Monday, April 9, 2012

Spring Skiing on Washington


I have an aversion to saying that the recent teacher’s job action had an upside. However, the situation did give me a chance to spend a day skiing on Mount Washington with my grandchildren Nathan and Matthew. They normally ski weekends but I’ve made it a habit for years never to go near the Courtenay hill on weekends. I dislike the extended lift lineups and the extensive profanity uttered by some of the teen boarders I have to share a lift chair with. Also I tend to pick sunny days to ski which means keeping my eye on the weather reports. Since one of the teacher’s strike days landed on a sunny weekday I was on the road to Washington by 8:00 am.
Arriving at the day lodge parking area, I tracked the grandchildren and their parents Dorianne & Cory by texting via my iPhone to find out where on the hill they were. I love today’s technology. It’s so handy. Before cell phones you could ski for hours and not find someone you were to meet on the hill that day.
Earlier this ski season I discovered that Mount Washington had made a huge change to some of the lift technology. Their novice Green Zone area had all the traditional lifts removed and replaced with something called Magic Carpets. (See photos below).  The total project, which included extensive slope recontouring, cost $3 million. The mountain is now being promoted as one of the easiest places to learn to ski and snowboard in North America. 
In January I tried out the new lifts that resemble a moving sidewalk. They are similar to those one encounters in major airports except the conveyor is encased within a view-through plastic tube. Although I found the tunnel-like tubes somewhat claustrophobic, they certainly make it easy for beginners to access the ski runs without the problems associated boarding a chair lift when not in control of a pair of skis or snowboard.
My day with the grandchildren was great although they’re getting hard to keep up with, and it’s only their second year skiing. However, it’s more likely at my age I’m less willing to ski flat out on steep terrain. 

PHOTO: Nathan, Matthew and your blogger atop Mount Washington


PHOTO: Mount Washington’s new Magic Carpet conveyor lifts snake their way up the ski run.

Pat had a Royal Conservatory of Music Pedagogy symposium in Victoria last weekend. Since I always enjoy visiting the capital city I drove her down early in the morning. While the rest of the island north of the Malahat was soaking up several centimeters of H2O, I hoofed around the Inner Harbour in sunny spring-like weather. Japanese cherry trees were already coated in pink blossoms and yellow daffodils had taken centre stage in many gardens. 

I made my traditional walk through the lobby of the stately Empress Hotel, which was sprinkled with Port Angeles refugees from the MV Coho who had embarked for a day in plagiarized London town by enjoying the establishment’s tea, jam-laden crumpets and crustless cucumber sandwiches.

§ Data segment:
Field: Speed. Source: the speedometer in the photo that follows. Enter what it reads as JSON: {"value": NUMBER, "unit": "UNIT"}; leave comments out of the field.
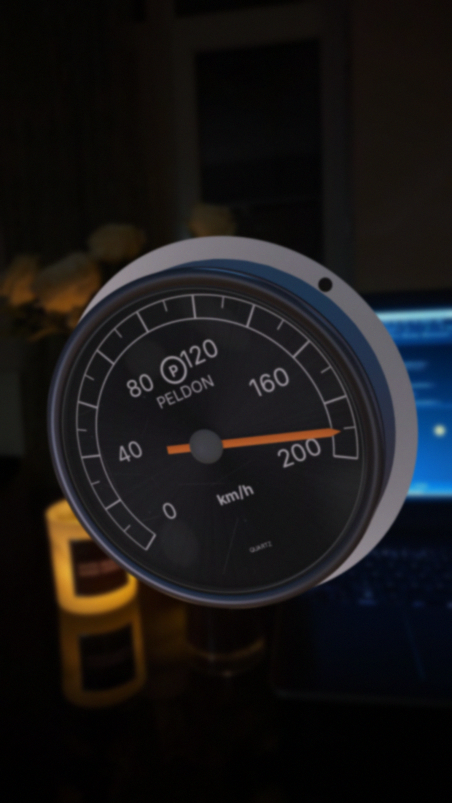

§ What the task requires: Reproduce the blog entry from "PHOTO: Nathan, Matthew" up to and including "crustless cucumber sandwiches.", switching "Victoria" to "Nanaimo". Rely on the blog entry alone.

§ Completed task:
PHOTO: Nathan, Matthew and your blogger atop Mount Washington


PHOTO: Mount Washington’s new Magic Carpet conveyor lifts snake their way up the ski run.

Pat had a Royal Conservatory of Music Pedagogy symposium in Nanaimo last weekend. Since I always enjoy visiting the capital city I drove her down early in the morning. While the rest of the island north of the Malahat was soaking up several centimeters of H2O, I hoofed around the Inner Harbour in sunny spring-like weather. Japanese cherry trees were already coated in pink blossoms and yellow daffodils had taken centre stage in many gardens. 

I made my traditional walk through the lobby of the stately Empress Hotel, which was sprinkled with Port Angeles refugees from the MV Coho who had embarked for a day in plagiarized London town by enjoying the establishment’s tea, jam-laden crumpets and crustless cucumber sandwiches.